Ivan Basso presenta la squadra agli esponenti di Malta, che ha una partenership sempre più importante (foto Maurizio Borserini)
Come li hai visti fuori dal loro ambiente? Ad esempio, durante la gara in canoa?

Con un grande spirito competitivo, goliardico ma sempre agonistico, tipico di chi fa questo lavoro: si vuole vincere anche a briscola! Sono uscito dall’albergo in jeans proprio per evitare tentazioni: se fossi stato in abbigliamento adatto, mi sarei unito a loro. Questo è lo spirito coinvolgente del gruppo, grazie anche alle proposte di team building di Basso, che riprende ciò che faceva alla CSC, ma in modo più sicuro e intelligente.

Hai accennato a Piganzoli. Lo vedi già come un leader?

Diciamo che sta lavorando per diventarlo. Sa di poter puntare al tredicesimo posto al Giro d’Italia, di non essere l’ultimo nelle cronometro, e sa che ha margini di miglioramento. Parte con uno spirito diverso. Ricordiamoci che l’anno scorso Davide non aveva ancora vinto una corsa da professionista, mentre quest’anno non solo ha vinto ma ha colto piazzamenti importanti. Sa di poter vincere, di poter fare terzo a un Giro dell’Emilia. Quest’anno non ha brillato al Lombardia, ma bisogna considerare chi c’era, come è partita la gara, e che è ancora in fase di crescita. Era deluso…

Con una divisa neutra, Gsport fa provare il vestiario ai corridori (foto Maurizio Borserini)
Con una divisa neutra, Gsport fa provare il vestiario ai corridori (foto Maurizio Borserini)
Ma era nel gruppo con Pogacar quando Tadej è partito…

Esatto, questo dimostra il livello a cui è arrivato.

Giovanni, hai parlato di momenti conviviali. Ne avete avuti? Avete ricordato qualche momento della stagione?

Tra ragazzi è normale che affiorino ricordi di corse o episodi specifici. E ci sono sempre risate, anche su momenti che magari all’epoca non erano piacevoli, come il freddo tremendo di una tappa in Turchia. Allora non ridevano di certo. Stare 200 giorni l’anno insieme crea inevitabilmente storie e aneddoti.”

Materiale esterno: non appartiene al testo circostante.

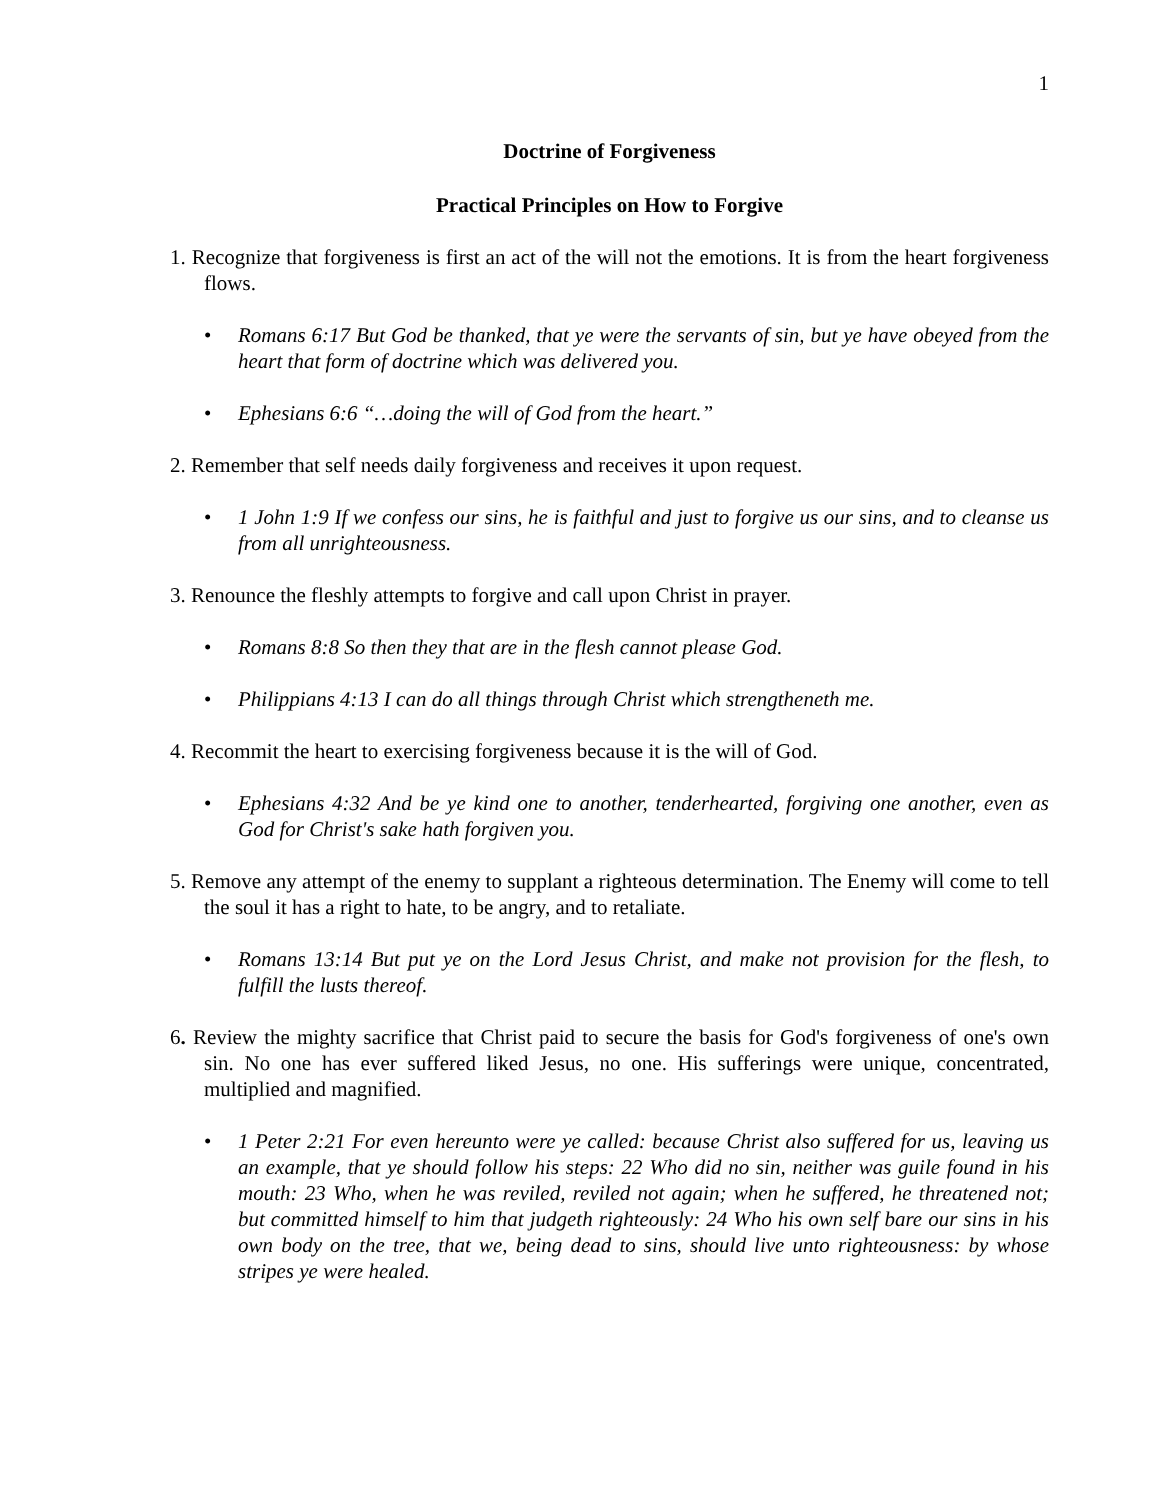1
Doctrine of Forgiveness
Practical Principles on How to Forgive
1. Recognize that forgiveness is first an act of the will not the emotions. It is from the heart forgiveness flows.
• Romans 6:17 But God be thanked, that ye were the servants of sin, but ye have obeyed from the heart that form of doctrine which was delivered you.
• Ephesians 6:6 “…doing the will of God from the heart.”
2. Remember that self needs daily forgiveness and receives it upon request.
• 1 John 1:9 If we confess our sins, he is faithful and just to forgive us our sins, and to cleanse us from all unrighteousness.
3. Renounce the fleshly attempts to forgive and call upon Christ in prayer.
• Romans 8:8 So then they that are in the flesh cannot please God.
• Philippians 4:13 I can do all things through Christ which strengtheneth me.
4. Recommit the heart to exercising forgiveness because it is the will of God.
• Ephesians 4:32 And be ye kind one to another, tenderhearted, forgiving one another, even as God for Christ's sake hath forgiven you.
5. Remove any attempt of the enemy to supplant a righteous determination. The Enemy will come to tell the soul it has a right to hate, to be angry, and to retaliate.
• Romans 13:14 But put ye on the Lord Jesus Christ, and make not provision for the flesh, to fulfill the lusts thereof.
6. Review the mighty sacrifice that Christ paid to secure the basis for God's forgiveness of one's own sin. No one has ever suffered liked Jesus, no one. His sufferings were unique, concentrated, multiplied and magnified.
• 1 Peter 2:21 For even hereunto were ye called: because Christ also suffered for us, leaving us an example, that ye should follow his steps: 22 Who did no sin, neither was guile found in his mouth: 23 Who, when he was reviled, reviled not again; when he suffered, he threatened not; but committed himself to him that judgeth righteously: 24 Who his own self bare our sins in his own body on the tree, that we, being dead to sins, should live unto righteousness: by whose stripes ye were healed.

Come erano scandite le vostre giornate a Malta? E le biciclette le avevate dietro?

Le bici c’erano perché l’ultimo giorno abbiamo fatto una pedalata cui ha partecipato anche il ministro del turismo (Clayton Bartolo, ndr) e alcuni appassionati. E’ stata organizzata una raccolta fondi per un’associazione di disabili. Ma abbiamo pedalato solo l’ultimo giorno; gli altri giorni erano dedicati ad altre attività. E qualche sera siamo usciti per una birra e due risate.

Poca bici e tanto svago in questo primo raduno a Malta (foto Maurizio Borserini)
Poca bici e tanto svago in questo primo raduno a Malta (foto Maurizio Borserini)
E la sveglia? Presto o libera?

Sempre abbastanza presto. Il primo giorno abbiamo fatto le prove per il vestiario e le scarpe, il secondo giorno la sveglia era alle 7,30 perché alle 8,30 dovevamo essere alla Basilica per la presentazione. Anche per le attività ludiche la sveglia era presto, perché iniziavano alle 9. L’ultimo giorno ci siamo svegliati ancora prima, perché la pedalata iniziava alle 7,30! Giornate di scarso stress, ma intense al tempo stesso.

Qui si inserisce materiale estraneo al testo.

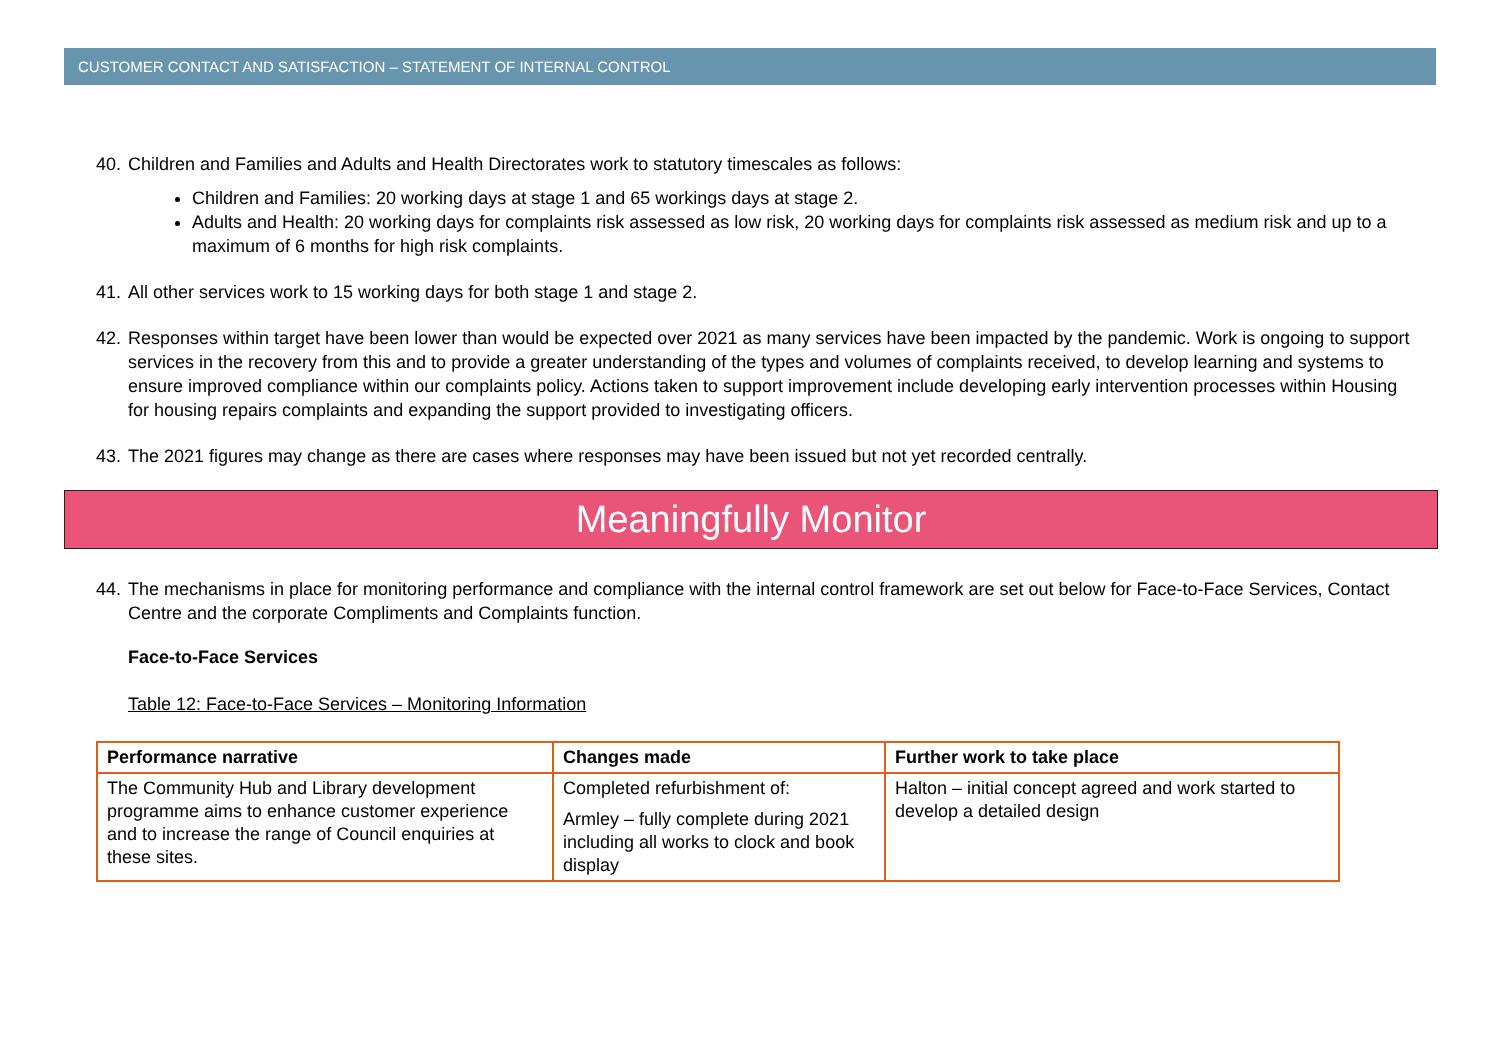CUSTOMER CONTACT AND SATISFACTION – STATEMENT OF INTERNAL CONTROL
40. Children and Families and Adults and Health Directorates work to statutory timescales as follows:
Children and Families: 20 working days at stage 1 and 65 workings days at stage 2.
Adults and Health: 20 working days for complaints risk assessed as low risk, 20 working days for complaints risk assessed as medium risk and up to a maximum of 6 months for high risk complaints.
41. All other services work to 15 working days for both stage 1 and stage 2.
42. Responses within target have been lower than would be expected over 2021 as many services have been impacted by the pandemic. Work is ongoing to support services in the recovery from this and to provide a greater understanding of the types and volumes of complaints received, to develop learning and systems to ensure improved compliance within our complaints policy. Actions taken to support improvement include developing early intervention processes within Housing for housing repairs complaints and expanding the support provided to investigating officers.
43. The 2021 figures may change as there are cases where responses may have been issued but not yet recorded centrally.
Meaningfully Monitor
44. The mechanisms in place for monitoring performance and compliance with the internal control framework are set out below for Face-to-Face Services, Contact Centre and the corporate Compliments and Complaints function.
Face-to-Face Services
Table 12: Face-to-Face Services – Monitoring Information
| Performance narrative | Changes made | Further work to take place |
| --- | --- | --- |
| The Community Hub and Library development programme aims to enhance customer experience and to increase the range of Council enquiries at these sites. | Completed refurbishment of: Armley – fully complete during 2021 including all works to clock and book display | Halton – initial concept agreed and work started to develop a detailed design |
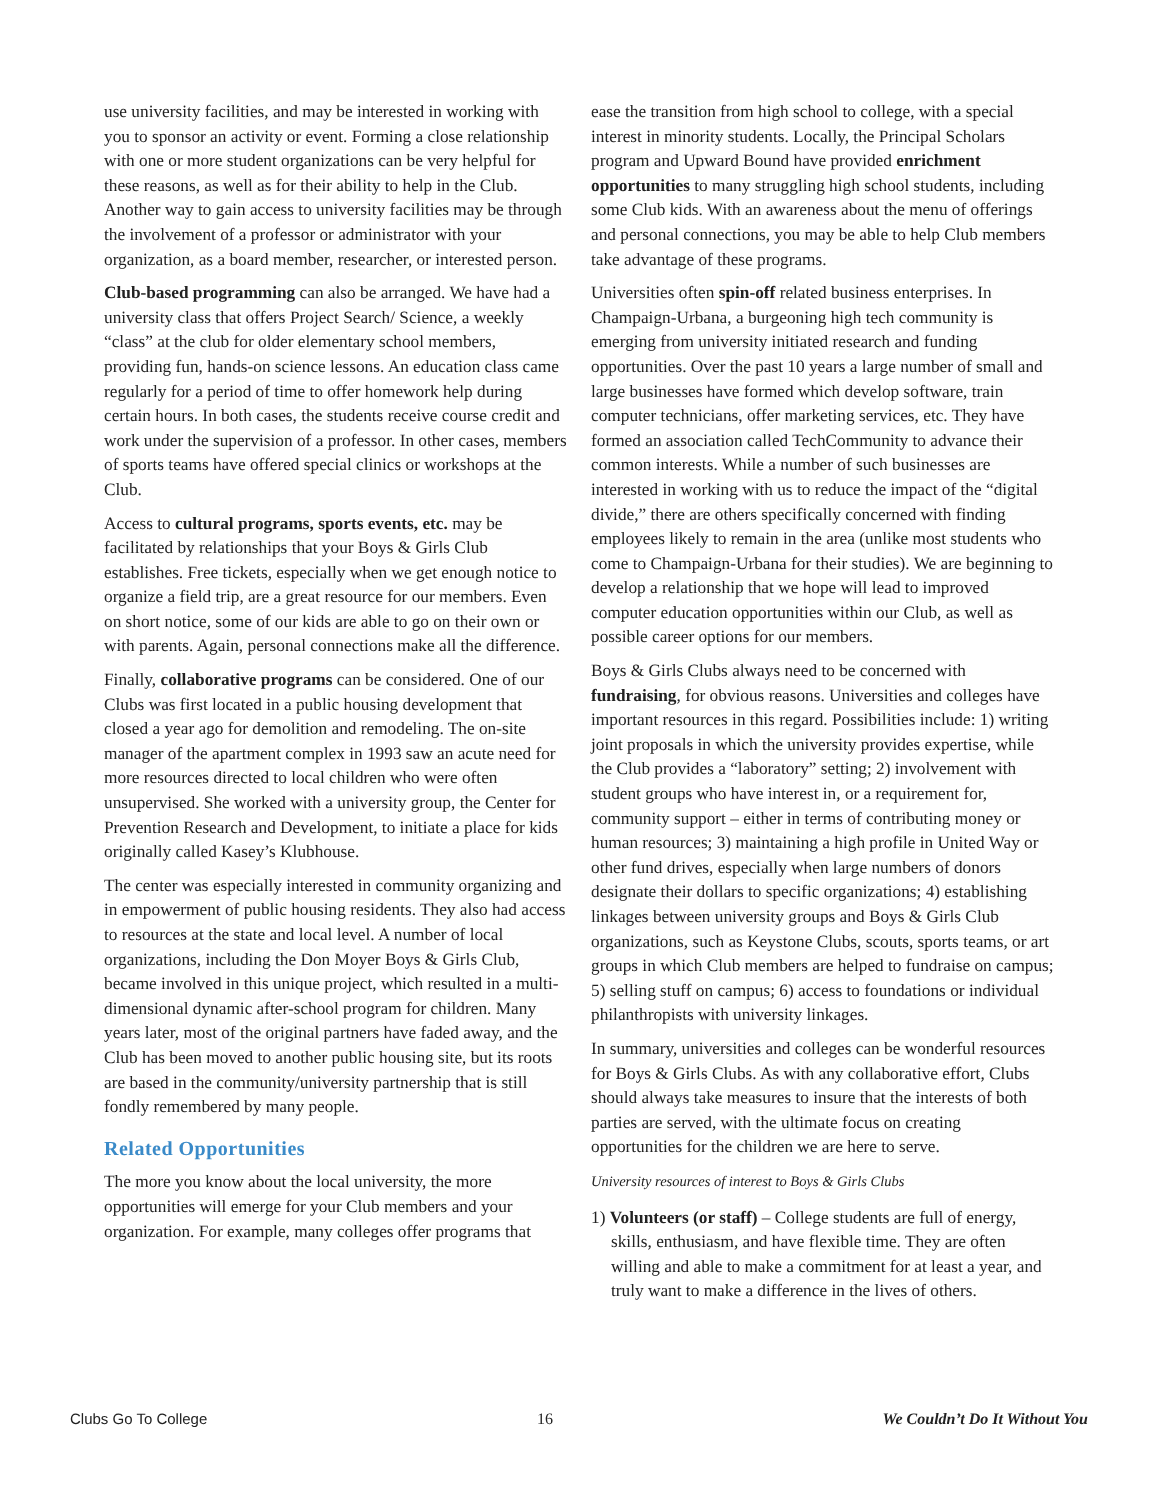use university facilities, and may be interested in working with you to sponsor an activity or event. Forming a close relationship with one or more student organizations can be very helpful for these reasons, as well as for their ability to help in the Club. Another way to gain access to university facilities may be through the involvement of a professor or administrator with your organization, as a board member, researcher, or interested person.
Club-based programming can also be arranged. We have had a university class that offers Project Search/ Science, a weekly “class” at the club for older elementary school members, providing fun, hands-on science lessons. An education class came regularly for a period of time to offer homework help during certain hours. In both cases, the students receive course credit and work under the supervision of a professor. In other cases, members of sports teams have offered special clinics or workshops at the Club.
Access to cultural programs, sports events, etc. may be facilitated by relationships that your Boys & Girls Club establishes. Free tickets, especially when we get enough notice to organize a field trip, are a great resource for our members. Even on short notice, some of our kids are able to go on their own or with parents. Again, personal connections make all the difference.
Finally, collaborative programs can be considered. One of our Clubs was first located in a public housing development that closed a year ago for demolition and remodeling. The on-site manager of the apartment complex in 1993 saw an acute need for more resources directed to local children who were often unsupervised. She worked with a university group, the Center for Prevention Research and Development, to initiate a place for kids originally called Kasey’s Klubhouse.
The center was especially interested in community organizing and in empowerment of public housing residents. They also had access to resources at the state and local level. A number of local organizations, including the Don Moyer Boys & Girls Club, became involved in this unique project, which resulted in a multi-dimensional dynamic after-school program for children. Many years later, most of the original partners have faded away, and the Club has been moved to another public housing site, but its roots are based in the community/university partnership that is still fondly remembered by many people.
Related Opportunities
The more you know about the local university, the more opportunities will emerge for your Club members and your organization. For example, many colleges offer programs that
ease the transition from high school to college, with a special interest in minority students. Locally, the Principal Scholars program and Upward Bound have provided enrichment opportunities to many struggling high school students, including some Club kids. With an awareness about the menu of offerings and personal connections, you may be able to help Club members take advantage of these programs.
Universities often spin-off related business enterprises. In Champaign-Urbana, a burgeoning high tech community is emerging from university initiated research and funding opportunities. Over the past 10 years a large number of small and large businesses have formed which develop software, train computer technicians, offer marketing services, etc. They have formed an association called TechCommunity to advance their common interests. While a number of such businesses are interested in working with us to reduce the impact of the “digital divide,” there are others specifically concerned with finding employees likely to remain in the area (unlike most students who come to Champaign-Urbana for their studies). We are beginning to develop a relationship that we hope will lead to improved computer education opportunities within our Club, as well as possible career options for our members.
Boys & Girls Clubs always need to be concerned with fundraising, for obvious reasons. Universities and colleges have important resources in this regard. Possibilities include: 1) writing joint proposals in which the university provides expertise, while the Club provides a “laboratory” setting; 2) involvement with student groups who have interest in, or a requirement for, community support – either in terms of contributing money or human resources; 3) maintaining a high profile in United Way or other fund drives, especially when large numbers of donors designate their dollars to specific organizations; 4) establishing linkages between university groups and Boys & Girls Club organizations, such as Keystone Clubs, scouts, sports teams, or art groups in which Club members are helped to fundraise on campus; 5) selling stuff on campus; 6) access to foundations or individual philanthropists with university linkages.
In summary, universities and colleges can be wonderful resources for Boys & Girls Clubs. As with any collaborative effort, Clubs should always take measures to insure that the interests of both parties are served, with the ultimate focus on creating opportunities for the children we are here to serve.
University resources of interest to Boys & Girls Clubs
1) Volunteers (or staff) – College students are full of energy, skills, enthusiasm, and have flexible time. They are often willing and able to make a commitment for at least a year, and truly want to make a difference in the lives of others.
Clubs Go To College 16 We Couldn’t Do It Without You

Avete assegnato i corridori ai rispettivi direttori sportivi?

Abbiamo fatto un’assegnazione dei preparatori, quello sì. Per quanto riguarda i direttori sportivi, ne parleremo nel ritiro di dicembre a Benidorm. Lì ogni corridore incontrerà il suo direttore, si discuterà il calendario… Per ora li lasciamo tranquilli, senza la pressione dei direttori sportivi.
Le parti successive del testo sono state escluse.